I'm debating the pros and cons
I'd say the main "con" for moving to 11.5 now is the cost of your time for testing and implementation.

I see lots of "pros".

Support
With 11.5, you're moving to a release that has a guaranteed support lifetime of three years minimum. 10.2B is still supported, but technically that could change any day. That doesn't mean I expect it to change very soon, but it's a roll of the dice whether it will still be supported a few years from now. Also, 11.5 can receive future service packs for bug fixes, performance improvements, and feature additions. According to the current plan, 10.2B will never receive another service pack.

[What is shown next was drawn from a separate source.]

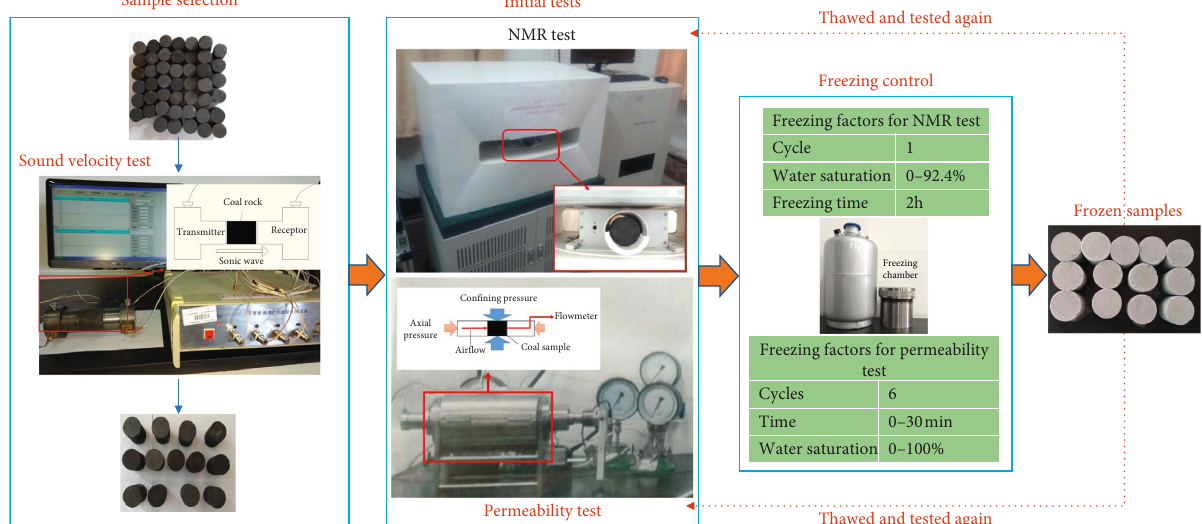
Figure 2: Equipment used in the experiment and concise experimental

Performance/access to new features
We're now well past the point where 10.2B had database feature parity with 11.x, apart from multi-tenant. For a while (11.1-11.2 time frame), some DB enhancements (e..g. idxbuild improvements, lruskips/lru2skips, prefetch query tuning params) were being back-ported to 10.2B, I think mainly because the combination of 10.2B's stability and 11.0's long development cycle resulted in a large 10.2B install base. Now the latest improvements are in 11.x only.
Obviously if you're writing your own code and care about new language/tooling/runtime features, they're only in v11 too. And entirely new products like Table Partitioning, Advanced Enterprise Database, and Pacific AppServer are only available in the later 11.x releases.

Future upgrades
If you move to v11 now, there's a good chance your next OE upgrade will be to a later release of 11.x, which is a relatively easy transition. No DB upgrade and very likely no recompile will be required. If you stay on 10.2B, your next upgrade is guaranteed to require recompile and DB changes.

Compatibility
At present, there is still enough of an install base for 10.2B that PSC is doing some OS certifications on 10.2B08 in addition to the recent 11.x releases. I would expect that trend of certifying 10.2B on new OSes to end within the next 12 months, or maybe even after the current certifications in the pipeline (Win10, Server 2016, etc.) are done. I don't have any inside information on that; it's just my guess based on conversations and announcements at PUG Challenge this year.
So if you choose to stay on 10.2B, near-term server replacement/provisioning could force you choose between moving to 11.x sooner than you expected or running 10.2B on an uncertified OS and hoping for the best.
 

Cringer

ProgressTalk.com Moderator
Staff member
As for whether 11.5 is stable, there's a couple of minor issues with it, so make sure you go straight for 11.5.1. There's a particularly nasty bug with ORs in queries that we're hitting in plain 11.5.